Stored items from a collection

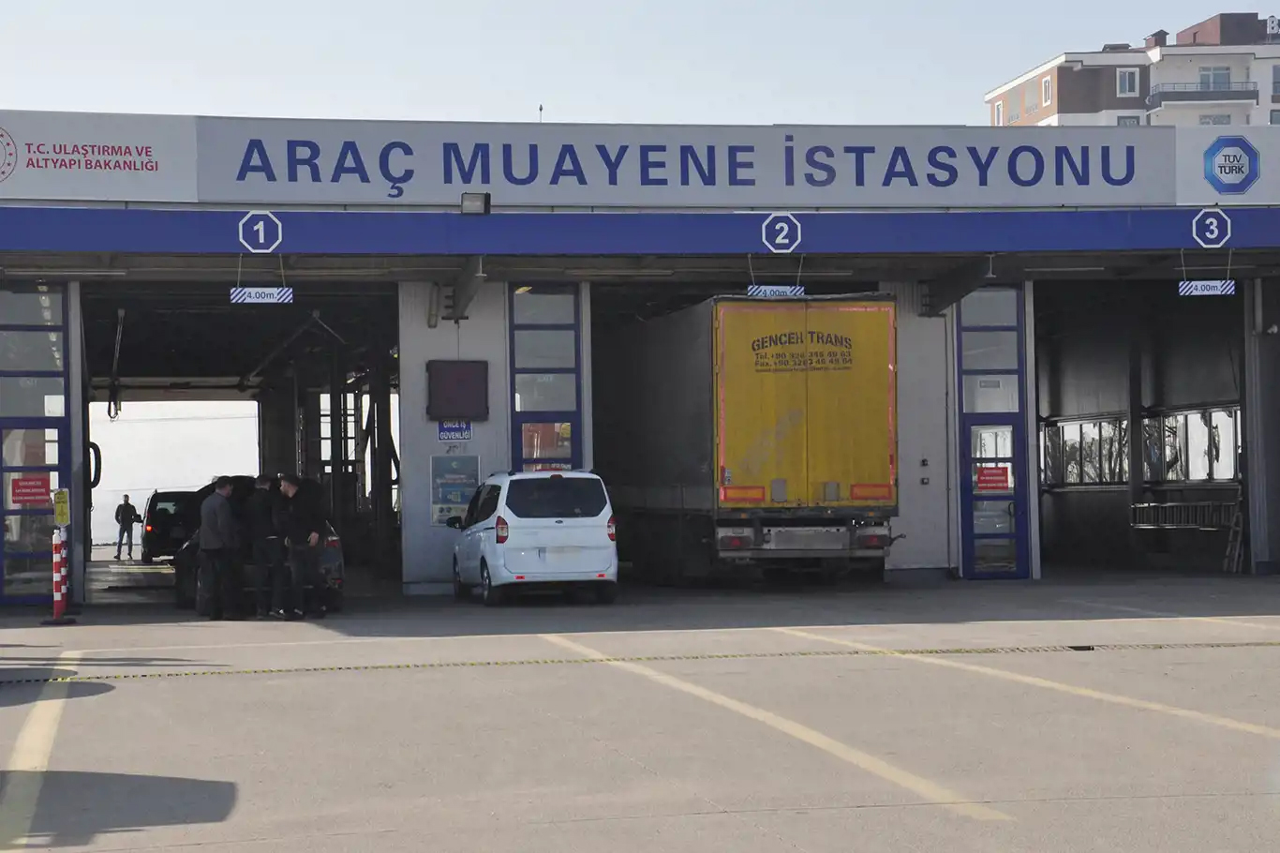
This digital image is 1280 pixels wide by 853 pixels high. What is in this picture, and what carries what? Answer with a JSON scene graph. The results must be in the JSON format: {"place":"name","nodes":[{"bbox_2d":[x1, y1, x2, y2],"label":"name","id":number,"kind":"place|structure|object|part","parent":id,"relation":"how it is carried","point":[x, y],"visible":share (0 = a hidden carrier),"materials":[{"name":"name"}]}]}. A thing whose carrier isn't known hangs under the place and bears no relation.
{"place":"outdoors","nodes":[
{"label":"outdoors","id":0,"kind":"place"},
{"bbox_2d":[0,0,1279,126],"label":"sky","id":1,"kind":"structure","parent":0,"point":[113,96],"materials":[{"name":"blue"}]},
{"bbox_2d":[0,114,1279,602],"label":"building","id":2,"kind":"structure","parent":0,"point":[186,207],"materials":[{"name":"blue"}]},
{"bbox_2d":[0,282,73,602],"label":"door","id":3,"kind":"structure","parent":2,"relation":"in","point":[28,598],"materials":[{"name":"glass"}]},
{"bbox_2d":[10,474,52,506],"label":"red sign","id":4,"kind":"object","parent":3,"relation":"attached to","point":[38,485],"visible":0.94,"materials":[{"name":"red"}]},
{"bbox_2d":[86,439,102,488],"label":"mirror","id":5,"kind":"object","parent":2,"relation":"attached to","point":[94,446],"visible":0.5,"materials":[{"name":"black mirror"}]},
{"bbox_2d":[0,112,198,204],"label":"sign","id":6,"kind":"object","parent":2,"relation":"attached to","point":[151,189],"visible":0.95,"materials":[{"name":"white metal"}]},
{"bbox_2d":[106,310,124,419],"label":"hanging cable","id":7,"kind":"object","parent":2,"relation":"hanging from","point":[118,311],"visible":0.85,"materials":[{"name":"black plastic"}]},
{"bbox_2d":[237,209,282,253],"label":"number sign","id":8,"kind":"object","parent":2,"relation":"attached to","point":[261,232],"visible":0.98,"materials":[{"name":"blue"}]},
{"bbox_2d":[229,285,296,304],"label":"hanging sign","id":9,"kind":"object","parent":2,"relation":"hanging from","point":[269,297],"visible":0.96,"materials":[{"name":"white"}]},
{"bbox_2d":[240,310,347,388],"label":"exhaust arm","id":10,"kind":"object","parent":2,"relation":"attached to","point":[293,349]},
{"bbox_2d":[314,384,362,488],"label":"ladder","id":11,"kind":"object","parent":2,"relation":"in","point":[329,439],"visible":0.57,"materials":[{"name":"metal"}]},
{"bbox_2d":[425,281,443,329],"label":"cylindrical wall fixture","id":12,"kind":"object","parent":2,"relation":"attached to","point":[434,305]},
{"bbox_2d":[430,453,479,525],"label":"notice board","id":13,"kind":"object","parent":2,"relation":"attached to","point":[456,500],"visible":0.77,"materials":[{"name":"blue"}]},
{"bbox_2d":[437,420,472,441],"label":"blue sign","id":14,"kind":"object","parent":2,"relation":"attached to","point":[444,433],"visible":0.97,"materials":[{"name":"blue"}]},
{"bbox_2d":[425,359,489,419],"label":"screen","id":15,"kind":"object","parent":2,"relation":"attached to","point":[469,368],"visible":0.98,"materials":[{"name":"black plastic"}]},
{"bbox_2d":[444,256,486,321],"label":"bracket","id":16,"kind":"object","parent":2,"relation":"attached to","point":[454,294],"visible":0.85,"materials":[{"name":"grey metal"}]},
{"bbox_2d":[459,191,490,214],"label":"floodlight","id":17,"kind":"object","parent":2,"relation":"attached to","point":[467,207],"visible":0.93,"materials":[{"name":"black"}]},
{"bbox_2d":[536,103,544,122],"label":"antenna","id":18,"kind":"object","parent":2,"relation":"on","point":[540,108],"visible":0.34,"materials":[{"name":"black metal"}]},
{"bbox_2d":[507,285,582,472],"label":"window","id":19,"kind":"structure","parent":2,"relation":"in","point":[514,419],"materials":[{"name":"blue glass"}]},
{"bbox_2d":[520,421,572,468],"label":"window","id":20,"kind":"structure","parent":19,"relation":"attached to","point":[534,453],"materials":[{"name":"glass"}]},
{"bbox_2d":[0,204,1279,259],"label":"fascia","id":21,"kind":"structure","parent":2,"relation":"attached to","point":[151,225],"materials":[{"name":"blue metal"}]},
{"bbox_2d":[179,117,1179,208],"label":"banner sign","id":22,"kind":"object","parent":2,"relation":"attached to","point":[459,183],"visible":0.93,"materials":[{"name":"grey metal"}]},
{"bbox_2d":[746,283,805,298],"label":"hanging sign","id":23,"kind":"object","parent":2,"relation":"hanging from","point":[767,291],"visible":0.87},
{"bbox_2d":[759,211,803,253],"label":"number sign","id":24,"kind":"object","parent":2,"relation":"attached to","point":[782,225],"visible":0.98,"materials":[{"name":"blue metal"}]},
{"bbox_2d":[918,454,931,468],"label":"upper switch box","id":25,"kind":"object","parent":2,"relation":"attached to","point":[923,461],"visible":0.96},
{"bbox_2d":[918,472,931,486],"label":"lower switch box","id":26,"kind":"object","parent":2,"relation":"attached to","point":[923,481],"visible":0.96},
{"bbox_2d":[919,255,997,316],"label":"beam","id":27,"kind":"structure","parent":2,"relation":"attached to","point":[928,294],"materials":[{"name":"metal"}]},
{"bbox_2d":[955,286,1030,578],"label":"door","id":28,"kind":"structure","parent":2,"relation":"in","point":[1018,461],"materials":[{"name":"blue glass"}]},
{"bbox_2d":[975,464,1011,490],"label":"red sign","id":29,"kind":"object","parent":28,"relation":"attached to","point":[985,483],"visible":0.96,"materials":[{"name":"red"}]},
{"bbox_2d":[1040,414,1129,486],"label":"window","id":30,"kind":"structure","parent":2,"relation":"in","point":[1095,426],"materials":[{"name":"glass"}]},
{"bbox_2d":[1131,499,1237,529],"label":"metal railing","id":31,"kind":"object","parent":2,"relation":"in","point":[1206,508],"visible":0.76,"materials":[{"name":"metal"}]},
{"bbox_2d":[1144,406,1240,482],"label":"window","id":32,"kind":"structure","parent":2,"relation":"in","point":[1181,416],"materials":[{"name":"glass"}]},
{"bbox_2d":[1175,279,1235,296],"label":"hanging sign","id":33,"kind":"object","parent":2,"relation":"hanging from","point":[1218,290],"visible":0.95,"materials":[{"name":"white"}]},
{"bbox_2d":[1190,207,1233,248],"label":"number sign","id":34,"kind":"object","parent":2,"relation":"attached to","point":[1211,219],"visible":0.98,"materials":[{"name":"blue metal"}]},
{"bbox_2d":[1174,127,1279,205],"label":"sign","id":35,"kind":"object","parent":2,"relation":"attached to","point":[1181,162],"visible":0.85,"materials":[{"name":"white metal"}]},
{"bbox_2d":[0,565,1279,852],"label":"parking lot","id":36,"kind":"structure","parent":0,"point":[118,834],"materials":[{"name":"grey concrete"}]},
{"bbox_2d":[44,527,75,625],"label":"post","id":37,"kind":"object","parent":36,"relation":"on","point":[56,545],"visible":0.96,"materials":[{"name":"red"}]},
{"bbox_2d":[52,488,70,525],"label":"yellow sign","id":38,"kind":"object","parent":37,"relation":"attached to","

• REQUIRED WORK
Only the pictures may be dropped; print every record exactly as given.

• EXPECTED ANSWER
This digital image is 1280 pixels wide by 853 pixels high. What is in this picture, and what carries what? Answer with a JSON scene graph. The results must be in the JSON format: {"place":"name","nodes":[{"bbox_2d":[x1, y1, x2, y2],"label":"name","id":number,"kind":"place|structure|object|part","parent":id,"relation":"how it is carried","point":[x, y],"visible":share (0 = a hidden carrier),"materials":[{"name":"name"}]}]}. A thing whose carrier isn't known hangs under the place and bears no relation.
{"place":"outdoors","nodes":[
{"label":"outdoors","id":0,"kind":"place"},
{"bbox_2d":[0,0,1279,126],"label":"sky","id":1,"kind":"structure","parent":0,"point":[113,96],"materials":[{"name":"blue"}]},
{"bbox_2d":[0,114,1279,602],"label":"building","id":2,"kind":"structure","parent":0,"point":[186,207],"materials":[{"name":"blue"}]},
{"bbox_2d":[0,282,73,602],"label":"door","id":3,"kind":"structure","parent":2,"relation":"in","point":[28,598],"materials":[{"name":"glass"}]},
{"bbox_2d":[10,474,52,506],"label":"red sign","id":4,"kind":"object","parent":3,"relation":"attached to","point":[38,485],"visible":0.94,"materials":[{"name":"red"}]},
{"bbox_2d":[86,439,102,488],"label":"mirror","id":5,"kind":"object","parent":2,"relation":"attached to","point":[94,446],"visible":0.5,"materials":[{"name":"black mirror"}]},
{"bbox_2d":[0,112,198,204],"label":"sign","id":6,"kind":"object","parent":2,"relation":"attached to","point":[151,189],"visible":0.95,"materials":[{"name":"white metal"}]},
{"bbox_2d":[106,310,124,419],"label":"hanging cable","id":7,"kind":"object","parent":2,"relation":"hanging from","point":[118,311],"visible":0.85,"materials":[{"name":"black plastic"}]},
{"bbox_2d":[237,209,282,253],"label":"number sign","id":8,"kind":"object","parent":2,"relation":"attached to","point":[261,232],"visible":0.98,"materials":[{"name":"blue"}]},
{"bbox_2d":[229,285,296,304],"label":"hanging sign","id":9,"kind":"object","parent":2,"relation":"hanging from","point":[269,297],"visible":0.96,"materials":[{"name":"white"}]},
{"bbox_2d":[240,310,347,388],"label":"exhaust arm","id":10,"kind":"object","parent":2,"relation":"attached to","point":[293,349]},
{"bbox_2d":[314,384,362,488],"label":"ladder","id":11,"kind":"object","parent":2,"relation":"in","point":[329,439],"visible":0.57,"materials":[{"name":"metal"}]},
{"bbox_2d":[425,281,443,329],"label":"cylindrical wall fixture","id":12,"kind":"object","parent":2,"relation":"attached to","point":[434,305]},
{"bbox_2d":[430,453,479,525],"label":"notice board","id":13,"kind":"object","parent":2,"relation":"attached to","point":[456,500],"visible":0.77,"materials":[{"name":"blue"}]},
{"bbox_2d":[437,420,472,441],"label":"blue sign","id":14,"kind":"object","parent":2,"relation":"attached to","point":[444,433],"visible":0.97,"materials":[{"name":"blue"}]},
{"bbox_2d":[425,359,489,419],"label":"screen","id":15,"kind":"object","parent":2,"relation":"attached to","point":[469,368],"visible":0.98,"materials":[{"name":"black plastic"}]},
{"bbox_2d":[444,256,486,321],"label":"bracket","id":16,"kind":"object","parent":2,"relation":"attached to","point":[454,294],"visible":0.85,"materials":[{"name":"grey metal"}]},
{"bbox_2d":[459,191,490,214],"label":"floodlight","id":17,"kind":"object","parent":2,"relation":"attached to","point":[467,207],"visible":0.93,"materials":[{"name":"black"}]},
{"bbox_2d":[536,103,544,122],"label":"antenna","id":18,"kind":"object","parent":2,"relation":"on","point":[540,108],"visible":0.34,"materials":[{"name":"black metal"}]},
{"bbox_2d":[507,285,582,472],"label":"window","id":19,"kind":"structure","parent":2,"relation":"in","point":[514,419],"materials":[{"name":"blue glass"}]},
{"bbox_2d":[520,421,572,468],"label":"window","id":20,"kind":"structure","parent":19,"relation":"attached to","point":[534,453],"materials":[{"name":"glass"}]},
{"bbox_2d":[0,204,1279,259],"label":"fascia","id":21,"kind":"structure","parent":2,"relation":"attached to","point":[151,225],"materials":[{"name":"blue metal"}]},
{"bbox_2d":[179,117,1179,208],"label":"banner sign","id":22,"kind":"object","parent":2,"relation":"attached to","point":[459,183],"visible":0.93,"materials":[{"name":"grey metal"}]},
{"bbox_2d":[746,283,805,298],"label":"hanging sign","id":23,"kind":"object","parent":2,"relation":"hanging from","point":[767,291],"visible":0.87},
{"bbox_2d":[759,211,803,253],"label":"number sign","id":24,"kind":"object","parent":2,"relation":"attached to","point":[782,225],"visible":0.98,"materials":[{"name":"blue metal"}]},
{"bbox_2d":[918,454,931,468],"label":"upper switch box","id":25,"kind":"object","parent":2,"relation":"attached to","point":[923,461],"visible":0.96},
{"bbox_2d":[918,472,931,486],"label":"lower switch box","id":26,"kind":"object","parent":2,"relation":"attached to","point":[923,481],"visible":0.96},
{"bbox_2d":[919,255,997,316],"label":"beam","id":27,"kind":"structure","parent":2,"relation":"attached to","point":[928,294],"materials":[{"name":"metal"}]},
{"bbox_2d":[955,286,1030,578],"label":"door","id":28,"kind":"structure","parent":2,"relation":"in","point":[1018,461],"materials":[{"name":"blue glass"}]},
{"bbox_2d":[975,464,1011,490],"label":"red sign","id":29,"kind":"object","parent":28,"relation":"attached to","point":[985,483],"visible":0.96,"materials":[{"name":"red"}]},
{"bbox_2d":[1040,414,1129,486],"label":"window","id":30,"kind":"structure","parent":2,"relation":"in","point":[1095,426],"materials":[{"name":"glass"}]},
{"bbox_2d":[1131,499,1237,529],"label":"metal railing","id":31,"kind":"object","parent":2,"relation":"in","point":[1206,508],"visible":0.76,"materials":[{"name":"metal"}]},
{"bbox_2d":[1144,406,1240,482],"label":"window","id":32,"kind":"structure","parent":2,"relation":"in","point":[1181,416],"materials":[{"name":"glass"}]},
{"bbox_2d":[1175,279,1235,296],"label":"hanging sign","id":33,"kind":"object","parent":2,"relation":"hanging from","point":[1218,290],"visible":0.95,"materials":[{"name":"white"}]},
{"bbox_2d":[1190,207,1233,248],"label":"number sign","id":34,"kind":"object","parent":2,"relation":"attached to","point":[1211,219],"visible":0.98,"materials":[{"name":"blue metal"}]},
{"bbox_2d":[1174,127,1279,205],"label":"sign","id":35,"kind":"object","parent":2,"relation":"attached to","point":[1181,162],"visible":0.85,"materials":[{"name":"white metal"}]},
{"bbox_2d":[0,565,1279,852],"label":"parking lot","id":36,"kind":"structure","parent":0,"point":[118,834],"materials":[{"name":"grey concrete"}]},
{"bbox_2d":[44,527,75,625],"label":"post","id":37,"kind":"object","parent":36,"relation":"on","point":[56,545],"visible":0.96,"materials":[{"name":"red"}]},
{"bbox_2d":[52,488,70,525],"label":"yellow sign","id":38,"kind":"object","parent":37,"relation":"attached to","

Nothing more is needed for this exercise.